話が逸れてしまったが、このヨハネ・パウロが26年の任期を経て亡くなった後、選挙で選ばれたのはドイツ出身の教皇ベネディクト16世だった。私はこの教皇とも以前とある素っ頓狂な状況で会ったことがあるのだが、文字数が足りないので端折る。

ベネディクト16世は高齢を理由に600年ぶりに存命中に退位、その後に選ばれたのが今回亡くなったアルゼンチン出身の教皇フランシスコだが、教皇になっても驕らず、司祭になる前には熱愛した彼女がいたとか、サッカー好きという大衆的側面から彼を慕う人は多く、いくつかの映画やドキュメンタリー作品にもなっている。

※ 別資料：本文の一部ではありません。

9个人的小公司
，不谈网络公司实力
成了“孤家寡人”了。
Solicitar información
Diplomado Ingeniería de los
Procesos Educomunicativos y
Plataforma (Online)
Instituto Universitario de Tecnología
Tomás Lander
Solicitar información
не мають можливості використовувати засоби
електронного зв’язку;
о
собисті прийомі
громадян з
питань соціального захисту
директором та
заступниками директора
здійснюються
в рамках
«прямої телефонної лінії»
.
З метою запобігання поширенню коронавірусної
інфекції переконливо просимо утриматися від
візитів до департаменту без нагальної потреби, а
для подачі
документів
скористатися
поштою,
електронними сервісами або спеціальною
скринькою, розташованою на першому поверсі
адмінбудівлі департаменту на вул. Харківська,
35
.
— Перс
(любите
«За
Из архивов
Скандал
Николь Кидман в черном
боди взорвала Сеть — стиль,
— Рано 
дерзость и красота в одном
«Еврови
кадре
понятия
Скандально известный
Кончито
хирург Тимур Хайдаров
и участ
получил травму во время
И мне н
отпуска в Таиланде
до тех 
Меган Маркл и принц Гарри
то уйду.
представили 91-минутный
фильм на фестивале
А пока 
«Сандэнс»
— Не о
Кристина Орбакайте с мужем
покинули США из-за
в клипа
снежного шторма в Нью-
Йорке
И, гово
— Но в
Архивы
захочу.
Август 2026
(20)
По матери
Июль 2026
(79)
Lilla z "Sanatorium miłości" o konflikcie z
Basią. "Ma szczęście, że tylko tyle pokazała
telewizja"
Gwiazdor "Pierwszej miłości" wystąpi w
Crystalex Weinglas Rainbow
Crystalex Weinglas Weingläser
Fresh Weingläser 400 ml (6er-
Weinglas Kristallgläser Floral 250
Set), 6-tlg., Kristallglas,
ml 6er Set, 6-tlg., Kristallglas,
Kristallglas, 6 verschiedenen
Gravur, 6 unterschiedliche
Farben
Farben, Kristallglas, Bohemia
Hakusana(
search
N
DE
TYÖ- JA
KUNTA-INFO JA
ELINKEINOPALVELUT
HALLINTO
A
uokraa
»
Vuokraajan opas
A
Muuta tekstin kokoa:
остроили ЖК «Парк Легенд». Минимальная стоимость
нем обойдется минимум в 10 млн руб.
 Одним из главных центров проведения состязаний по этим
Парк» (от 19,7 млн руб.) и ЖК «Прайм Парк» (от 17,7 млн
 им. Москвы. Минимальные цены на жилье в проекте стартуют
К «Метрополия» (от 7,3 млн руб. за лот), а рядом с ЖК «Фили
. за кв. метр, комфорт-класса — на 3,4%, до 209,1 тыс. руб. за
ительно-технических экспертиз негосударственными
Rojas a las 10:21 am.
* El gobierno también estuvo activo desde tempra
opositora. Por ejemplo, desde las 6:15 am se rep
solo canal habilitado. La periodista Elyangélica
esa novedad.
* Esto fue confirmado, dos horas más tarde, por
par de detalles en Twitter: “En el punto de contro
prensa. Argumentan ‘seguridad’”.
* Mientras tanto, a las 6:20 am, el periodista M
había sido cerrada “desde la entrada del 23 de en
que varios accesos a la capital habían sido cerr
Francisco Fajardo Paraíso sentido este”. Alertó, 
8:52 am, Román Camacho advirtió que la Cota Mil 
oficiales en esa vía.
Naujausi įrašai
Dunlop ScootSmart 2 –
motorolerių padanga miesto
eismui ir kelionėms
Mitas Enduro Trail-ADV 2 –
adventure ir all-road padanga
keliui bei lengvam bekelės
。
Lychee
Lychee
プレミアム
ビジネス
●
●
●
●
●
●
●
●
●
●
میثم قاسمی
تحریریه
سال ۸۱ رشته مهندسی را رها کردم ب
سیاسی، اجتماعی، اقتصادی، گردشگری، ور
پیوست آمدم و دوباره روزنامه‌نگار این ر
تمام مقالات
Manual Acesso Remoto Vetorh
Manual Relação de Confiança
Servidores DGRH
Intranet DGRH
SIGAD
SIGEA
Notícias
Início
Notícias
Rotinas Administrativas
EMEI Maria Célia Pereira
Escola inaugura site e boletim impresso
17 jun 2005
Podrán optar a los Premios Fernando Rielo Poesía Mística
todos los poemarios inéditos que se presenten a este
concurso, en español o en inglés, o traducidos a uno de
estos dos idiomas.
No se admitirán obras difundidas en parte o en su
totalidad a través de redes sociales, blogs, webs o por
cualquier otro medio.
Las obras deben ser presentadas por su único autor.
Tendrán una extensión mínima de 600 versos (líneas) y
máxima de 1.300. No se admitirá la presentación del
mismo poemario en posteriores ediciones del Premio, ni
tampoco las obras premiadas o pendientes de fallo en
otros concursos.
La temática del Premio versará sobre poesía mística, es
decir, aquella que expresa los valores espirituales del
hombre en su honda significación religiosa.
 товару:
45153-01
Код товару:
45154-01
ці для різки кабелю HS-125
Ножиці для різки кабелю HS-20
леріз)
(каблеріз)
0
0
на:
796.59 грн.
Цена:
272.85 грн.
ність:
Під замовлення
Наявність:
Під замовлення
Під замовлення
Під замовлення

教皇フランシスコが亡くなった時の所持品はわずか3つ。アルゼンチン人の職人が作った履き古した革靴と、カシオの時計。それと聖書。埋葬も本人の意思どおり、慎ましく簡潔に執り行われた。

カシオ愛好者の夫は「僕のせいで」とわざとらしげに嘆いていたが、長きに及ぶカトリックの歴史がこの特異な教皇を経て、今後どのように変化していくのか気になるところである。